▸ **Work task**
From the entries below, please output exactly the lines starting at the one containing "vfov_deg: 4.1" and ending at the one containing "f_number: 5.6", both included.

▸ **Records shown**
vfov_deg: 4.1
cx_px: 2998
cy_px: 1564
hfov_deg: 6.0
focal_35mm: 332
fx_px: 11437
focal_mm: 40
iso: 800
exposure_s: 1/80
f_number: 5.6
==
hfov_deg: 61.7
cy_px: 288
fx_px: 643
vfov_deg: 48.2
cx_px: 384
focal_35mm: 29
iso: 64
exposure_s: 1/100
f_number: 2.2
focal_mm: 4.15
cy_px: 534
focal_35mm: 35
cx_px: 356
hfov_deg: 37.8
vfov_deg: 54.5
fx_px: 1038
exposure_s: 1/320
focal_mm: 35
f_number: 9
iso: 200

▸ **Response below**
vfov_deg: 4.1
cx_px: 2998
cy_px: 1564
hfov_deg: 6.0
focal_35mm: 332
fx_px: 11437
focal_mm: 40
iso: 800
exposure_s: 1/80
f_number: 5.6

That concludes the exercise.